Project 8: Dot Products on the GPU
Log onto one of the computers hosting a GPU. (rocketcalc-n0, -n1, -n2, or -n3). e.g.
ssh -X rocketcalc.cs.colby.edu
You can use XEmacs to edit files here. Notice that you need to use the -X flag for X-forwarding instead of -Y.
In this project, you will be writing a CUDA C program to find the dot product of two vectors. The goal of the project is to become familiar with shared memory and synchronization issues with CUDA C.
- Read section 5.3.1 in Cuda By Example.
- Write a single CUDA C program that performs a dot product between two vectors. For the overall program, use the strategy outlined in their example. However, use the "naive" strategy for summing the products. Also, write CPU code to verify the answer is correct.
- Now write a version that uses the tree structure to sum the products (i.e. use their code snippet).

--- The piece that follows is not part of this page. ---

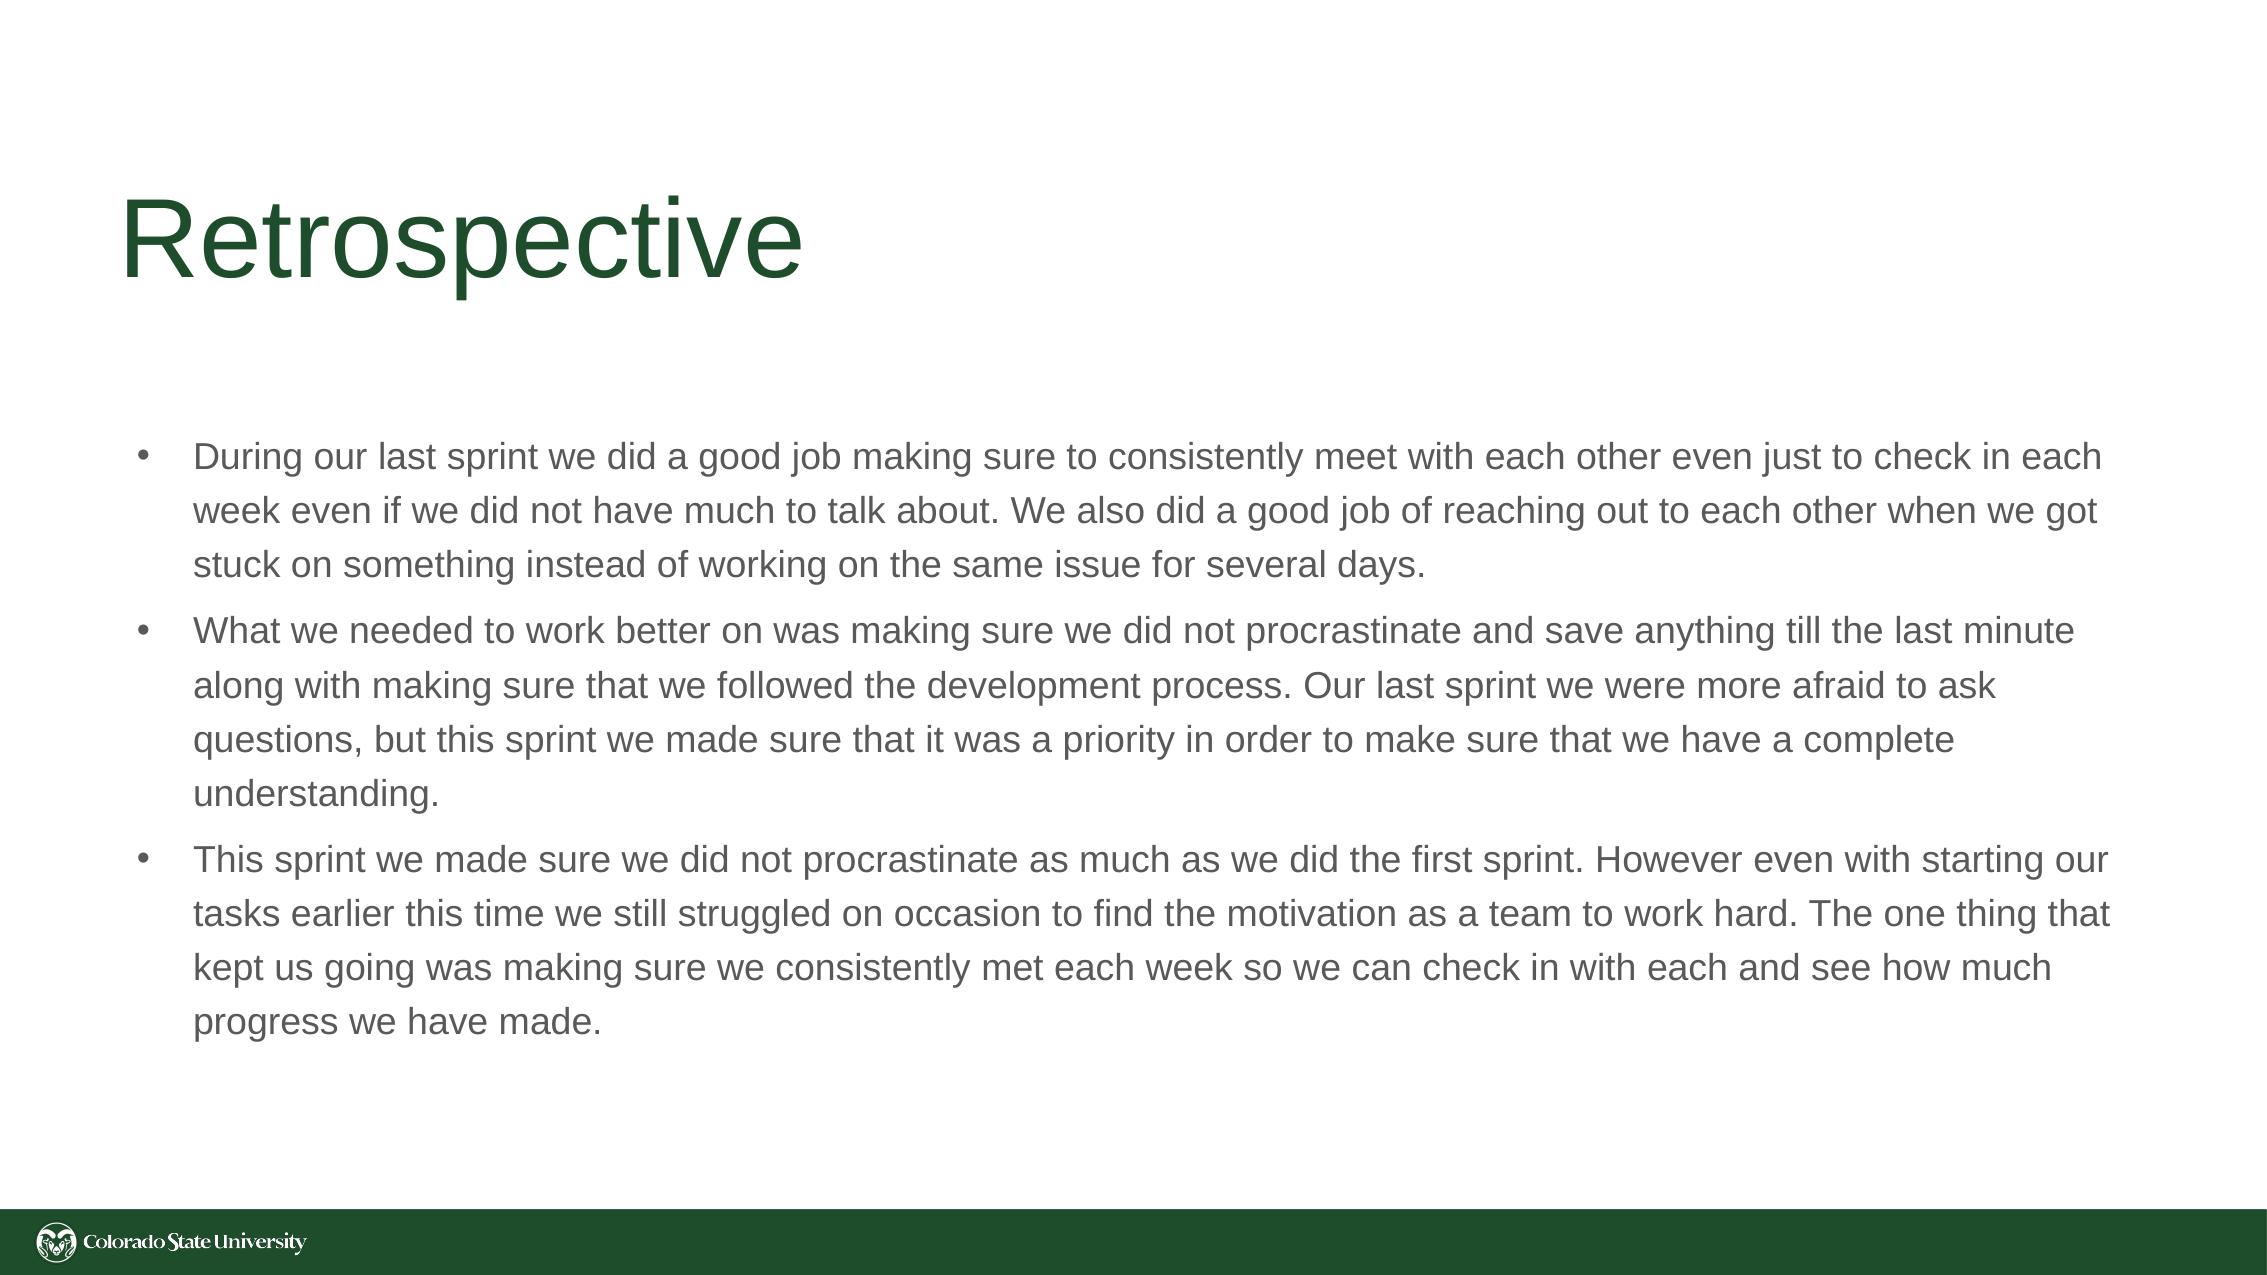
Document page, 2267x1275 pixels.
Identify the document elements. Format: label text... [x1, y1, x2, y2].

It is OK to assume NUM_THREADS_PER_BLOCK is a power of 2.
- Time the two versions. Is the naive version slower? How large does NUM_THREADS_PER_BLOCK need to be before the tree version is faster than the naive version?
Develop a strategy (similar to the binary tree reduction) that will work for any NUM_THREADS_PER_BLOCK value.
Or make clever use of GPU timers to determine how many blocks are being run at a time. Use any program you want to use. Explain your results and your interpretation of them.
Writeup and Handin
To hand in your project, you will gather all of the necessary files into a proj08_
- Create a file named README.txt for your project write-up. Include the analysis outlined earlier. The more thorough the analysis, the higher your grade will be.
- You should hand in all code necessary to run your solutions. Place all necessary .h, .c, and Makefile files in the directory. Stephanie will probably want to compile and run the code. It should be possible to do so without looking for any more files.
Tar up the directory and email the tarball to Stephanie.